Que venha 2019

Cida Damasco

05 Abril 2018 | 09h54

Com a decisão histórica da longa sessão de quarta-feira no Supremo Tribunal Federal (STF), as incertezas que decorrem do futuro de Lula ficam certamente reduzidas. Mas quem imaginar que elas estão desfeitas, corre o risco de se enganar mais uma vez, repetindo o que aconteceu desde a guerra eleitoral de 2014. A próxima fonte de preocupações é, sem dúvida, o desdobramento dessa decisão sobre a eleição de 2018, sobre o cenário político em geral e, em consequência, sobre o cenário econômico.

Verdade que, apesar da campanha de Lula continuar nas ruas como se fosse para valer, só os mais crédulos contavam ainda com a possibilidade de ele escapar da Lei de Ficha Limpa e ter sua candidatura confirmada. Nos bastidores petistas, já se discutia há um bom tempo quem será o Plano B, embora a ordem fosse, em público, afirmar e reafirmar o Plano A. Mesmo que tendência dentro do partido ainda seja de uma prorrogação dessa estratégia, o fato é que, mais dia menos dia, o PT terá de escancarar como participará das eleições sem Lula — o que, na prática, elimina um grande ponto de interrogação.

O comportamento dos mercados dá bem a medida do humor de investidores em relação ao tema. Nesta quarta-feira, em pleno Dia D de Lula, houve tremores tanto nas cotações do dólar como nas bolsas de valores, reforçados pela influência externa da dura reação da China às perigosas estripulias de Trump — mas, no final do dia, as variações ficaram próximas de zero. Nada próximo do terremoto que muitos temiam, até porque o que interessa mesmo aos mercados é Lula inelegível e longe da campanha nas ruas — e pelo menos a primeira parte já estava dada, segundo a maioria das avaliações. O aval do STF à prisão em segunda instância veio dar a garantia de que o ex-presidente não estará nos palanques para turbinar a candidatura de quem for escolhido para a missão de substituí-lo na cabeça de chapa petista.

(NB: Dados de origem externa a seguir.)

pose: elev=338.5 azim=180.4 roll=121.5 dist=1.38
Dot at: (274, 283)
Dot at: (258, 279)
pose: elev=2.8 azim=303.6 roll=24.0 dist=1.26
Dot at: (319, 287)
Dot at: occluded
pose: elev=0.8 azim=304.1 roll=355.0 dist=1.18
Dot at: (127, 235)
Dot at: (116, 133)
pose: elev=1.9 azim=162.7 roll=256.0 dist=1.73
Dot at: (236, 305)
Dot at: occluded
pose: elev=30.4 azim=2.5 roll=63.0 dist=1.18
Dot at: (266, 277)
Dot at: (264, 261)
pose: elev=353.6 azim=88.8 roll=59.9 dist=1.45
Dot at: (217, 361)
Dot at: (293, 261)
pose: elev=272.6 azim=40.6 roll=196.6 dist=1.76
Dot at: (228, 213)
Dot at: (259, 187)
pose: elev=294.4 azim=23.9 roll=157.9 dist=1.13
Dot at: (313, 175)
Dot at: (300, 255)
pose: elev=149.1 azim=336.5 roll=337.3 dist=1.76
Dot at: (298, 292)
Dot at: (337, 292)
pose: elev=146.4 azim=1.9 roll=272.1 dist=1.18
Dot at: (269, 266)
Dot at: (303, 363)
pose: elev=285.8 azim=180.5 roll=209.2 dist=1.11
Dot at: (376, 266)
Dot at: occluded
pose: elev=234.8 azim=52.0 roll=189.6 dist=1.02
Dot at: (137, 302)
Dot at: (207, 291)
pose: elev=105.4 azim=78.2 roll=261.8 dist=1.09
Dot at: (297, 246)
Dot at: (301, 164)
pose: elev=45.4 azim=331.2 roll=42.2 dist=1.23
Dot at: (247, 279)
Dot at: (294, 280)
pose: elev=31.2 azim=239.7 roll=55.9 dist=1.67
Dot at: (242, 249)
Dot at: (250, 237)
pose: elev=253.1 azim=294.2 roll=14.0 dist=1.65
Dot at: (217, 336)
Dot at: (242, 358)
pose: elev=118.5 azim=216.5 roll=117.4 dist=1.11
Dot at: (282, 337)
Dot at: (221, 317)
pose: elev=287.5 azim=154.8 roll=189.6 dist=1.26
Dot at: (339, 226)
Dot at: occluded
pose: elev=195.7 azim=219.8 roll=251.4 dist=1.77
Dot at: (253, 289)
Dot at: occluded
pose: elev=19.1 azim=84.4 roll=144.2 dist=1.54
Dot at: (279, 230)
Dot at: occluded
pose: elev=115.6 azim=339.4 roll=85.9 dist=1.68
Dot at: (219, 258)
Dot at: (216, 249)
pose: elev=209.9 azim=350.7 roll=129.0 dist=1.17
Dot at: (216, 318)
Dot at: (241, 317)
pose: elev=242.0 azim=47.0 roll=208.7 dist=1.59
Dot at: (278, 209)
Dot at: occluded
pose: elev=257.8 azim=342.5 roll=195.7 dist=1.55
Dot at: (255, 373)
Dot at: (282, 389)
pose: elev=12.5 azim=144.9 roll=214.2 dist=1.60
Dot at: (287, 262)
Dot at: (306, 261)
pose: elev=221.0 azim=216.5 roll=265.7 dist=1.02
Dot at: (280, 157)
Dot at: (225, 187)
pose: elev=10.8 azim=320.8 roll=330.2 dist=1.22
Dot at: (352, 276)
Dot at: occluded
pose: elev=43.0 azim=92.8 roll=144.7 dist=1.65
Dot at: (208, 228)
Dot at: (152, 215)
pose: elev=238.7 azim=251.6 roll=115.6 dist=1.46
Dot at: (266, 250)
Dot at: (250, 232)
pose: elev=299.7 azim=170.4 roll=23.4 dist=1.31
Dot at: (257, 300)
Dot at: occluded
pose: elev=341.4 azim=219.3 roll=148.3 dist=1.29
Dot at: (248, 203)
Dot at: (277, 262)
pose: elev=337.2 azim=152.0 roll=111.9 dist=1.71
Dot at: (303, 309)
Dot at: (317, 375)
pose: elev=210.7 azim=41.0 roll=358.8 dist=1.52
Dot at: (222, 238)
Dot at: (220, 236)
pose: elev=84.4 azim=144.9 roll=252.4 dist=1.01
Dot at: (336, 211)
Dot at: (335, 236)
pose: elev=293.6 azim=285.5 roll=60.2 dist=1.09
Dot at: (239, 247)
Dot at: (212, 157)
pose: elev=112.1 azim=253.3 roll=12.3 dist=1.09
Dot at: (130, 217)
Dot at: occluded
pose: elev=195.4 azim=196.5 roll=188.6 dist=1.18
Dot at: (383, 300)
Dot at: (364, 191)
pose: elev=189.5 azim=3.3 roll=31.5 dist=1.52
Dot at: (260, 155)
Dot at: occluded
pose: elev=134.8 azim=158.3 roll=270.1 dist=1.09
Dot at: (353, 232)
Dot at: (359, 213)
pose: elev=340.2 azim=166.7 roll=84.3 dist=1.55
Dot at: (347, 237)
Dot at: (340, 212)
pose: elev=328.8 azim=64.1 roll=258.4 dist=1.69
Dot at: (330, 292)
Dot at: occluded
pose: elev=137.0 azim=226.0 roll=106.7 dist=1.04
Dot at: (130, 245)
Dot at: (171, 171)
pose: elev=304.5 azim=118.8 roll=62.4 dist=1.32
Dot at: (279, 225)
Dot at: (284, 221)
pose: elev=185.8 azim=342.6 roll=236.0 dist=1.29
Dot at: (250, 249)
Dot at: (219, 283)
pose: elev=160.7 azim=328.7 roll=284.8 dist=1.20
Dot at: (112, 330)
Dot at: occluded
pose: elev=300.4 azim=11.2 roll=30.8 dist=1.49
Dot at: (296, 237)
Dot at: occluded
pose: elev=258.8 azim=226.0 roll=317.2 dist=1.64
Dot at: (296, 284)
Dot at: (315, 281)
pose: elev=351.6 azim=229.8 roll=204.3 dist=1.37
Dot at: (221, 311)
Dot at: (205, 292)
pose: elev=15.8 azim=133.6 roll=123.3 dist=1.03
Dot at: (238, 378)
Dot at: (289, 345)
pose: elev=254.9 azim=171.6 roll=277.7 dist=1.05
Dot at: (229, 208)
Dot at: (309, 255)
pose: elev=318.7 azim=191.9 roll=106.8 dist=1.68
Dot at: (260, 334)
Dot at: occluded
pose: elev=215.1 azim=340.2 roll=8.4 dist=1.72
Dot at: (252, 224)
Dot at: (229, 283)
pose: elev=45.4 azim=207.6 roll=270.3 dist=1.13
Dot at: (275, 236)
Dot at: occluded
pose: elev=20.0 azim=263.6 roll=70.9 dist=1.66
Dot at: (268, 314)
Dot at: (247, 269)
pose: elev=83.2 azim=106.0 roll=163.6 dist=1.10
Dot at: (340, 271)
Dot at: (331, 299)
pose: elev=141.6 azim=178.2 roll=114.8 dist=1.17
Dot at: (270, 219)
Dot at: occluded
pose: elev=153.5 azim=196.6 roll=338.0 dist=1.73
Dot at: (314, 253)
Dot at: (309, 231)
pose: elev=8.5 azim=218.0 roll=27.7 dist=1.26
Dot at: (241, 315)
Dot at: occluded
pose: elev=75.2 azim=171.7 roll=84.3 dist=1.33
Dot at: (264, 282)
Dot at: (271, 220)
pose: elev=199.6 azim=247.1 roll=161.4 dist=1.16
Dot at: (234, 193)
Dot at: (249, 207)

Dito isso, volta-se à velha pergunta: o que virá em seguida? Analistas das mais variadas colorações concordam em que pode até haver uma trégua, mas está muito longe da pacificação no cenário político — essencial para garantir uma tranquilidade duradoura ao cenário econômico. Amplificadas pelas redes sociais, estão cada vez mais exacerbadas as divisões da sociedade, os conflitos entre os Poderes, a conflagração do próprio Judiciário. Com a agravante do ensaio de volta à cena dos militares.

As ruas que se manifestaram contra Lula, em tom mais alto do que as que apoiaram o ex-presidente, podem até se sentir momentaneamente vitoriosas. Mas não há chance de que o dia seguinte tenha aquele ar de “bem, agora que está tudo resolvido, vamos voltar ao normal.” Ainda leva algum tempo até que o quadro eleitoral ganhe contornos mais definidos. Não só com a substituição de Lula por outro apadrinhado seu, ou com a improvável formação de uma frente das esquerdas, mas também com a iminente chegada do ex-presidente do STF Joaquim Barbosa — com qual discurso, difícil saber — e com a acomodação da base governista em torno de uma candidatura, depois do novo cerco a Temer.

Nesse terreno ainda movediço, é evidente que a previsão para a economia no futuro próximo não é de um “passeio”. Mas a caminhada continua. A atividade econômica mantém-se na linha da retomada, ainda que com uma velocidade menor do que se deseja e se precisa. Os investimentos, não aqueles obrigatórios para repor equipamentos já ultrapassados mas os mais estratégicos, dependentes de regras claras e firmes, demoram a deslanchar. A administração da área fiscal esbarra em “pegadinhas” do Congresso, como as recentes mudanças no refinanciamento de dívidas de pequenas e médias empresas e produtores rurais, entre outras, que produziram um impacto de R$ 13 bilhões no Orçamento deste ano. Outras medidas de maior alcance, como a privatização da Eletrobrás, tendem a ser “esquecidas” nos canais do Legislativo, quanto mais quente se tornar o clima eleitoral.

Nesse cenário, tudo o que se pode pedir é que venha 2019. E não se trata de clamar pelo óbvio: afinal de contas, nos últimos dias ficou claro que há muita gente querendo rodar o calendário para trás.